The elite consists at its core of wealthy financiers and business interests allied with government. It is buttressed by professionals who have attended top universities, especially those of the Ivy League. In a way that readers of Hunter Lewis on “crony capitalism” will recognize, Anton writes: “So-called ‘public-private cooperation’ will increase. This benign-sounding phrase—who could object to ‘cooperation,’ to government and business ‘solving problems together’? —masks a darker reality. What it really describes is the use of state power to serve private ends, at private direction. Hence foreign policy…will be further reoriented around securing trade, tax, and labor ‘migration’ patterns and paradigms that benefit finance and big business.”
If elite dominance continues, Anton predicts that those of us who dissent will be rigidly restricted. “Free speech as we have known it—as our founders insisted was the bedrock of political rights, without which self-government
is impossible—will not survive coming leftist rule. The playbook is already being expanded to include banking and credit. Getting on the wrong side of elite-woke opinion is increasingly to find oneself locked out of the financial system: no bank account, no credit card, no ability to get a loan or pay a mortgage. Pay cash?
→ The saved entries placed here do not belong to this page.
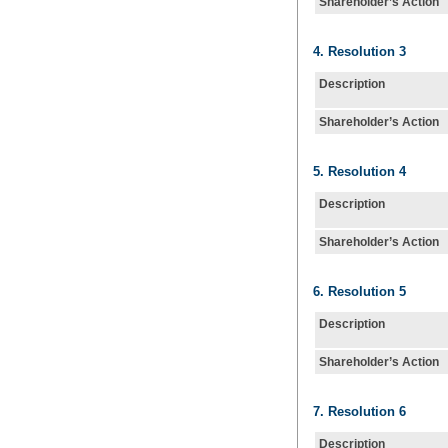
Shareholder’s Action
4. Resolution 3
Description
Shareholder’s Action
5. Resolution 4
Description
Shareholder’s Action
6. Resolution 5
Description
Shareholder’s Action
7. Resolution 6
Description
The move to a ‘cashless society’…will obviate that option right quick.”
Anton cites an especially chilling instance of the policy of suppression. “A new regulation in the United Kingdom—which we must assume will be proposed here sooner or later—would allow Britain’s National Health Service to deny non-emergency care to those deemed ‘racist, sexist, or homophobic.’ Government bureaucrats, naturally, will be the ones doing the deeming.” Small wonder that Anton has had enough.
The author seems to me misguided in what he says about “industrial policy,” but I’ll pass over that in silence. He criticizes Murray Rothbard who suggested that the principle of secession has no logical stopping point, down to the level of each person. Anton says, “Every-man-a-government-unto himself is literally Hobbes’s ‘state of nature,’ yet Rothbard appears to approve.” This rests on a misunderstanding: it hardly follows that if you have a right to secede that you will in fact do so, and Rothbard did not favor a world of one-person “nations.” Also, Anton doesn’t understand John Rawls very well.
But enough of criticism. Anton’s rhetorical talents are remarkable, and I urge everyone to read his book.